# Wheel slip kato shinkansen



## kr0490 (Feb 24, 2020)

I have a standard incline (using kato supplied incline kit) and the kato shinkansen (komachi) can't make it up but my n500 shinkansen can. Any ideas how to resolve this, is something wrong, i see the wheels just spinning.

See video








New video by Krobulous R







photos.app.goo.gl


----------



## clovissangrail01 (Oct 8, 2019)

I had that problem, too, using Kato F-units on Kato curved viaduct. I added another F-unit, and it pulled the grade fine, if a little slow. 

I am also working on reducing the slope a little by replacing the number 5 pylons with number 4. (Still working on this. May reduce it to # 3.)

I think those long passenger cars will bind worse than a big old drag of grain hoppers.


----------



## CTValleyRR (Jul 26, 2014)

Just because Kato sells an incline kit doesn't mean it's a good idea. Basically, inclines are death for trains. Our little models can handle steeper ones than the prototype, but there are still limits. How steep did you make the grade? Those incline kits tend to make grades in the 3-4% range, which is extremely steep. If you can reduce the grade to 2%, things will work better.

The abrupt change in slope at the bottom may be causing problems, too. If the loco or it's trucks are too long, the rear wheels of the front truck and the front wheels of the rear truck lift a bit when starting up the slope, and this reduces traction. Gently easing your track into the slope with a stretch of gradually increasing grade is the best fix for this. Both the top and the bottom should be eased.

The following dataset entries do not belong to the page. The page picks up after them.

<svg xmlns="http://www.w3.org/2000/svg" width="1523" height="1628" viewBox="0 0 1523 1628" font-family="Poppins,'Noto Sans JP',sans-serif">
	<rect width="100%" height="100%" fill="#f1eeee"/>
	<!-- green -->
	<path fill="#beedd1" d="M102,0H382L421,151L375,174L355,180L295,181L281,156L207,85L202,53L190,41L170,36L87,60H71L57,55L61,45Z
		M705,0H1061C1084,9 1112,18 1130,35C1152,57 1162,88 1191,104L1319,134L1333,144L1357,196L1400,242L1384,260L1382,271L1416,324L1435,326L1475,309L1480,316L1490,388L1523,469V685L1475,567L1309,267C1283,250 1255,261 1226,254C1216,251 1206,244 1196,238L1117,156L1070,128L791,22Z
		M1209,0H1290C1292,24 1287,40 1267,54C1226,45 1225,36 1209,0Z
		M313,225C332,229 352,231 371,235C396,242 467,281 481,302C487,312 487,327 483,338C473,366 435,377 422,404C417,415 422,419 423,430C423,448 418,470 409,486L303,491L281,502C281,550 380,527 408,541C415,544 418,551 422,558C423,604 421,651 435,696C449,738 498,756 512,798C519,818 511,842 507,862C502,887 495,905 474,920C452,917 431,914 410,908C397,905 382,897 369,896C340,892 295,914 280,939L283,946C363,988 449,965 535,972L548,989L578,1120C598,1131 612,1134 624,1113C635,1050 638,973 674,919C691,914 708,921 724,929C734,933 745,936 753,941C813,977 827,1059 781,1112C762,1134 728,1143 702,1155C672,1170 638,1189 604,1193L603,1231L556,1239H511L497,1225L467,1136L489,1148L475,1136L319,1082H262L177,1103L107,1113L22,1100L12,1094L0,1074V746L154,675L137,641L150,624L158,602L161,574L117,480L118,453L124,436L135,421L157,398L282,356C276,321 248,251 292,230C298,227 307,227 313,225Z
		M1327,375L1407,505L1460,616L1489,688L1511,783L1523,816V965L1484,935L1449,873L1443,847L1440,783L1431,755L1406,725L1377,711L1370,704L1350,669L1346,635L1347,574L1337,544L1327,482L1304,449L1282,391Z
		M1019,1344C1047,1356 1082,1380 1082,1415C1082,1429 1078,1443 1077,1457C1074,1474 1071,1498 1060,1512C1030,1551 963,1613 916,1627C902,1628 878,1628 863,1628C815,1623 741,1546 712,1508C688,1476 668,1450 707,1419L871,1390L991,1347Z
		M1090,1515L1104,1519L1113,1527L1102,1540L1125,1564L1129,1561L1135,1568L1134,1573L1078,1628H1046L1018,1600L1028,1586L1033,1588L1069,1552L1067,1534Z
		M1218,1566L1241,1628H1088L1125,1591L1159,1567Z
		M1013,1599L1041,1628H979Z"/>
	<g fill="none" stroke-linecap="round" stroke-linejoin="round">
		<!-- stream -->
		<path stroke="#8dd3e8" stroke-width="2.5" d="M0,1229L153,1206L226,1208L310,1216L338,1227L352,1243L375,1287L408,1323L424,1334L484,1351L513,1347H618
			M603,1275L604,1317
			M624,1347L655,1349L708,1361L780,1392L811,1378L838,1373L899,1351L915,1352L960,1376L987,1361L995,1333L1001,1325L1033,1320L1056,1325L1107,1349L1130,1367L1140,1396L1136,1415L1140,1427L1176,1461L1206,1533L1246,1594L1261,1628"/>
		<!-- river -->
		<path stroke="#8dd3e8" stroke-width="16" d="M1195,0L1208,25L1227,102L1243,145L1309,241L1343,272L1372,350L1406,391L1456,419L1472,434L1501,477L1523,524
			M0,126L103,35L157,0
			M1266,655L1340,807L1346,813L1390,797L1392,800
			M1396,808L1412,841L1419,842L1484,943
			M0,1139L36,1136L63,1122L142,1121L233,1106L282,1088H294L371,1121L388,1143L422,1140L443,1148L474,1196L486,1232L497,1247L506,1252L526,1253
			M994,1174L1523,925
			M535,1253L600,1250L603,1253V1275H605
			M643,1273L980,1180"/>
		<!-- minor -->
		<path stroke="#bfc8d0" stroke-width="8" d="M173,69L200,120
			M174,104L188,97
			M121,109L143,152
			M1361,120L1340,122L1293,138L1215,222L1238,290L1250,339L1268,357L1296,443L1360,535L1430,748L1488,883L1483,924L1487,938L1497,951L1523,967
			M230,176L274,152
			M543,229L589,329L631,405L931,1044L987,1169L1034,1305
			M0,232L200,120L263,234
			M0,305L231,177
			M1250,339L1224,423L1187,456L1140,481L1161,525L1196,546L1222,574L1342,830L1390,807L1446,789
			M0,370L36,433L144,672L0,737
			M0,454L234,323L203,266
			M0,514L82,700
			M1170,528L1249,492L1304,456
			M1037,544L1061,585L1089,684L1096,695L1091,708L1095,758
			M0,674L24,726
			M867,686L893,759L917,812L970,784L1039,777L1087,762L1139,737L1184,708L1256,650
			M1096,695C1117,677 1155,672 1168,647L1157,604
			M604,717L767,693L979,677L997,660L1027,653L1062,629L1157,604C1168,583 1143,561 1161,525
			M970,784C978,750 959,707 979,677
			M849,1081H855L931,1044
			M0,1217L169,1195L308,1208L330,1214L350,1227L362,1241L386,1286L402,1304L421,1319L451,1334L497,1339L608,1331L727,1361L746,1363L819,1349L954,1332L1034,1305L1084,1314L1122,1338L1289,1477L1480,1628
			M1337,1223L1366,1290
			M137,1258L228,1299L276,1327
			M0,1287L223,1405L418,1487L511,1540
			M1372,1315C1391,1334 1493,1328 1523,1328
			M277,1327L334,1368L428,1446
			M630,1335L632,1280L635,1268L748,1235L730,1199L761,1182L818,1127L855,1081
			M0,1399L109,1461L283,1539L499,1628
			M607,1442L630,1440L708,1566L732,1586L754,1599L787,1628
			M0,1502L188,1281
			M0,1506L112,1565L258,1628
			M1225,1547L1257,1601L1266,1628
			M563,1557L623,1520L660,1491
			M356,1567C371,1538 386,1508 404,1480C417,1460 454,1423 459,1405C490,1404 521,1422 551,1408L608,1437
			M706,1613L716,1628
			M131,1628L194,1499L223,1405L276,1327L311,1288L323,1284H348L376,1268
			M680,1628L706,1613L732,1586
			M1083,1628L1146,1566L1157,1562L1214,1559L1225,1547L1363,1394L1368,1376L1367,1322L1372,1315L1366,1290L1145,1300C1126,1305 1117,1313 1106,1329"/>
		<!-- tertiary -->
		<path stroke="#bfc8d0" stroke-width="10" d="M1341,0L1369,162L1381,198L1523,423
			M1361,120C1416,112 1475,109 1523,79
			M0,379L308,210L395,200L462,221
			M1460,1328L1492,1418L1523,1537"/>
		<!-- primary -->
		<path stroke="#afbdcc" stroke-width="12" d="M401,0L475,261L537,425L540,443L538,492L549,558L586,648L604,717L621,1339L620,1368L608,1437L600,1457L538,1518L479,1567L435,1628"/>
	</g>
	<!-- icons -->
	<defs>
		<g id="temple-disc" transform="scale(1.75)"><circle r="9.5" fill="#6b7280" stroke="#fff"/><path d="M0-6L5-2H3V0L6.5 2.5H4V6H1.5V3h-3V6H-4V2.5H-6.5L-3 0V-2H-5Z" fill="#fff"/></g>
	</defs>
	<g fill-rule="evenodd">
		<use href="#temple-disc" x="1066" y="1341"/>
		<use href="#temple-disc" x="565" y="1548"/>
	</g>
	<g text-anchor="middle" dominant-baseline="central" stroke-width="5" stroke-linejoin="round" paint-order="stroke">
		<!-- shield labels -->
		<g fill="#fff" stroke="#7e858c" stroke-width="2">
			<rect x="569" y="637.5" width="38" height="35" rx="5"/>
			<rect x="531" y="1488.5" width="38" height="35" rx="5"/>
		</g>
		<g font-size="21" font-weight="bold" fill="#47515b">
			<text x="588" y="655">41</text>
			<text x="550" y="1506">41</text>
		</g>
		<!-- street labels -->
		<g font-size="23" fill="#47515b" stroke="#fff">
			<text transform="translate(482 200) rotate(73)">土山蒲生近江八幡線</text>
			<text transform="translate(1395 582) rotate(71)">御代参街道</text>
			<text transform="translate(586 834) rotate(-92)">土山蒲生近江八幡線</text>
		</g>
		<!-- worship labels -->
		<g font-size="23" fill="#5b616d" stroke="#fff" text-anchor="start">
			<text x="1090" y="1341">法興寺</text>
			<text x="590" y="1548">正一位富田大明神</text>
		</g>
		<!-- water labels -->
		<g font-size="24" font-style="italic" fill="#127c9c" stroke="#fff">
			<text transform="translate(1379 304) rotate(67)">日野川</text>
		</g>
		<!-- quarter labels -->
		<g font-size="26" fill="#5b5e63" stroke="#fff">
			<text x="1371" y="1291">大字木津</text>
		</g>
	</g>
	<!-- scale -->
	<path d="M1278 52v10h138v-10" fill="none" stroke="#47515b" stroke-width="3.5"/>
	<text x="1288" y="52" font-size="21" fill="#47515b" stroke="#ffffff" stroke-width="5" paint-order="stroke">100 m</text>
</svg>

Adding weight or traction tires to your loco may also help.


----------



## DavidJones (Nov 21, 2019)

There is some stuff called, I think, 'frog snot' or somethinglikethat that you can put on the wheels to make a traction tire.

Sometimes cleaning the track and wheels with a mix of isopropyl (rubbing) alcohol and windex gets rid of any oils and it they stick better


----------



## cid (Jul 3, 2014)

I think CTV is exactly right on, add a little weight might make the difference. And DavidJones also! You don't need oil on the track or wheels...


----------